# TEXTO PARA REVISAR
Opinión - CARTA DEL DIRECTOR
El poder y el periodismo
“El periodismo es una presencia maldita para los gobernantes, salvo que difunda lo que el poder necesita que se difunda", dijo el periodista argentino Morales Solá
Ayer por la mañana me puse a ordenar el disco duro de mi computadora, muy cargado de archivos viejos. En medio de la operación limpieza, que fue bastante exhaustiva ya que llegué hasta el año 2008, encontré dos artículos viejos que hacían referencia a la misión del periodismo. Qué casualidad. Este asunto me ha rondado por la cabeza estos últimos días. Así que antes de mandarlos a la papelera y oprimir el botón de vaciar, me dio por leerlos. Encontré algunos argumentos que me pareció oportuno compartir con los lectores de El Observador.
El más viejo se titula “La misión del periodismo”. Es un editorial de La Nación del 17 de febrero de 2008. Explica con gran claridad la constitución del Estado de Derecho, un proceso que duró siglos. Expresa, obviamente, la importancia de la separación de poderes y el establecimiento de las garantías individuales. Destaca entre ellas la libertad de expresión y el derecho a la información. El texto elogia la tarea del periodismo independiente: “El periodismo es, simplemente, una expresión de libertad nacida del seno de la propia sociedad independiente y abierta a la búsqueda de la verdad y del progreso y, en todo caso, al alumbramiento de las corrientes de opinión pública necesarias para el crecimiento y la dignificación de la democracia”. Refiriéndose a la situación que vivía Argentina en 2008, prosigue: “Lamentablemente, los hechos cotidianos demuestran que en algunas esferas de la dirigencia política e institucional continúa prevaleciendo, en más de un caso, una completa incomprensión acerca de lo que significa la misión del periodismo independiente.

# TUS TAREAS
a) Responde a partir de la carta sobre el poder y el periodismo:
(i) ¿De qué nacionalidad es el periodista Morales Solá?
(ii) ¿Hasta qué año llegó el autor al ordenar el disco duro?
(iii) ¿En qué diario y en qué fecha se publicó el editorial titulado "La misión del periodismo"?
b) Transcribe de la carta sobre el poder y el periodismo el fragmento que empieza en "Opinión - CARTA" y termina en "de El Observador.".
c) Retoma la carta sobre el poder y el periodismo y sigue escribiendo a partir de su última frase.
No hace falta consultar el listado.

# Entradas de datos
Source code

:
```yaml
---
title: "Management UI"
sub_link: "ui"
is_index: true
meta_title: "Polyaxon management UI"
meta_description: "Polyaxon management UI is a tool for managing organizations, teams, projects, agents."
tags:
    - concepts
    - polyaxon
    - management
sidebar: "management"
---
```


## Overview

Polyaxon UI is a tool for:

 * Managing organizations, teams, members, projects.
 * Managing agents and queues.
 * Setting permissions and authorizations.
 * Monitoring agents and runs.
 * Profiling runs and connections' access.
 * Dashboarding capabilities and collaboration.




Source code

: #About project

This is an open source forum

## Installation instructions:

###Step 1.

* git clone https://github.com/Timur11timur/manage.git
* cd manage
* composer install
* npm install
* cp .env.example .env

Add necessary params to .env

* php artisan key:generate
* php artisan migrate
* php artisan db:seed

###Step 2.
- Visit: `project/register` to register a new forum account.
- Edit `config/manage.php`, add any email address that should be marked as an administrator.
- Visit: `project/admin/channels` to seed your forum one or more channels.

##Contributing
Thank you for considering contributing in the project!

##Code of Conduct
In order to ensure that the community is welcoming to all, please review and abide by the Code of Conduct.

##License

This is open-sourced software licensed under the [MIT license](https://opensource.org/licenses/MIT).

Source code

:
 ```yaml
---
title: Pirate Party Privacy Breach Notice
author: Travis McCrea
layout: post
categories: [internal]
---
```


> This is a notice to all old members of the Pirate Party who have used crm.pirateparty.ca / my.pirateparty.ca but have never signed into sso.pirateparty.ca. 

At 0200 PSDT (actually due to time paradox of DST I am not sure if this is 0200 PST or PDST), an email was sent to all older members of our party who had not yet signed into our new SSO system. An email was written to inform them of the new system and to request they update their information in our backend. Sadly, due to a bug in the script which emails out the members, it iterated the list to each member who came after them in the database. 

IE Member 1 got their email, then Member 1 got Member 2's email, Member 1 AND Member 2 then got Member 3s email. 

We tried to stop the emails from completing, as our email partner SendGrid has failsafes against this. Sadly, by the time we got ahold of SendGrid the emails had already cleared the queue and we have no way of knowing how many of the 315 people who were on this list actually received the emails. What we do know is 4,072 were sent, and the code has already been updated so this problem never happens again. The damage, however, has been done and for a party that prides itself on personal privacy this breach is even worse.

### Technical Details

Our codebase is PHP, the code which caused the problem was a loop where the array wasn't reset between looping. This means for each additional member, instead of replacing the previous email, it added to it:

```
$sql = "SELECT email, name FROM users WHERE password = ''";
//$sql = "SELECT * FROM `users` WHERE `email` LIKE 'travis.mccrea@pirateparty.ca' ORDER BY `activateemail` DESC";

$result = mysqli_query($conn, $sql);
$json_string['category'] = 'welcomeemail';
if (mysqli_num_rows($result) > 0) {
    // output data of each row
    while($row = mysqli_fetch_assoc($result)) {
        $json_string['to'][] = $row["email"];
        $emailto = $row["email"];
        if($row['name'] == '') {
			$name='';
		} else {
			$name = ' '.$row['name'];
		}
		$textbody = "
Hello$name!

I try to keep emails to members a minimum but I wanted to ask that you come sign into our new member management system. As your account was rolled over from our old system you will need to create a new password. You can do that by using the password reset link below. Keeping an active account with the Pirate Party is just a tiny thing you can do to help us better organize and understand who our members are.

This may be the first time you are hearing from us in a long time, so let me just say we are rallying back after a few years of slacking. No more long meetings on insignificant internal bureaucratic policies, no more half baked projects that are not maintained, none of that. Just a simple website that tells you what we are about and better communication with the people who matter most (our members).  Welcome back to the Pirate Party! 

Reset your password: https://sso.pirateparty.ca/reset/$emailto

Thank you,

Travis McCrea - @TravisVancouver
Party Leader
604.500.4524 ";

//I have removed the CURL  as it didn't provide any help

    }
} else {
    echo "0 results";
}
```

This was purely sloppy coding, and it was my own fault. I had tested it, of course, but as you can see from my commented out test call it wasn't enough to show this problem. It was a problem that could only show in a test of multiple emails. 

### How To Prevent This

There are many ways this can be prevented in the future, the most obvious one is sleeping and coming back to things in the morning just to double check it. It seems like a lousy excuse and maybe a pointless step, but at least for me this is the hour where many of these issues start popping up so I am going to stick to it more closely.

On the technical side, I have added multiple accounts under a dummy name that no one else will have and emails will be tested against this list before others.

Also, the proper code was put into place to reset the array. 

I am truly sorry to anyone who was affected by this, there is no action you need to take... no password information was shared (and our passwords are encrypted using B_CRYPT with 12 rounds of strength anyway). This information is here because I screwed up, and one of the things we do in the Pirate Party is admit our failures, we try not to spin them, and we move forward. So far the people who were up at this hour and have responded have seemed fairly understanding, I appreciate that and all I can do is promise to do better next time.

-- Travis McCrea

# RESULTADOS POR TAREA
a)
(i) Argentino.
(ii) Hasta 2008.
(iii) En La Nación, el 17 de febrero de 2008.

b)
Opinión - CARTA DEL DIRECTOR
El poder y el periodismo
“El periodismo es una presencia maldita para los gobernantes, salvo que difunda lo que el poder necesita que se difunda", dijo el periodista argentino Morales Solá
Ayer por la mañana me puse a ordenar el disco duro de mi computadora, muy cargado de archivos viejos. En medio de la operación limpieza, que fue bastante exhaustiva ya que llegué hasta el año 2008, encontré dos artículos viejos que hacían referencia a la misión del periodismo. Qué casualidad. Este asunto me ha rondado por la cabeza estos últimos días. Así que antes de mandarlos a la papelera y oprimir el botón de vaciar, me dio por leerlos. Encontré algunos argumentos que me pareció oportuno compartir con los lectores de El Observador.

c)
Desde encumbrados despachos oficiales se ha insistido muchas veces, en las últimas décadas, en la entronización de metodologías lesivas o desdorosas para el normal desarrollo de las actividades del periodismo independiente. La manipulación indebida de ciertas noticias o informaciones en beneficio exclusivo de determinados medios y en perjuicio de otros, la tendencia a presionar o intimidar por diferentes vías a los profesionales del periodismo, y el manejo malicioso y discriminatorio de los recursos que proporciona en determinados casos la publicidad oficial son sólo algunos de los recursos que se suelen utilizar, tanto en el ámbito nacional como en las jurisdicciones provinciales o municipales, con la intención evidente de impedir que el periodismo cumpla su misión con libertad, con eficacia y sin tropiezos”.
Un poco más adelante reconoce los propios errores y hasta mala fe: “Desde luego, no siempre los periodistas logran desprenderse de su propia subjetividad y hasta es posible que actúen, en ocasiones, con torpeza o deshonestidad. Pero el ciudadano de a pie tiene la libertad de elegir entre las múltiples voces que se le ofrecen. Puede dejar de leer o comprar un diario, puede cambiar el canal de televisión o la emisora radiofónica que está sintonizando. Sea como sea, la experiencia internacional enseña que allí donde el periodismo independiente encuentra dificultades para desenvolver plenamente su actividad, allí donde la información es regulada u obstaculizada con malas artes por quienes ejercen el poder político, se va consolidando, tarde o temprano, un sistema de opresión inconciliable con el respeto a los derechos individuales y a las libertades públicas”.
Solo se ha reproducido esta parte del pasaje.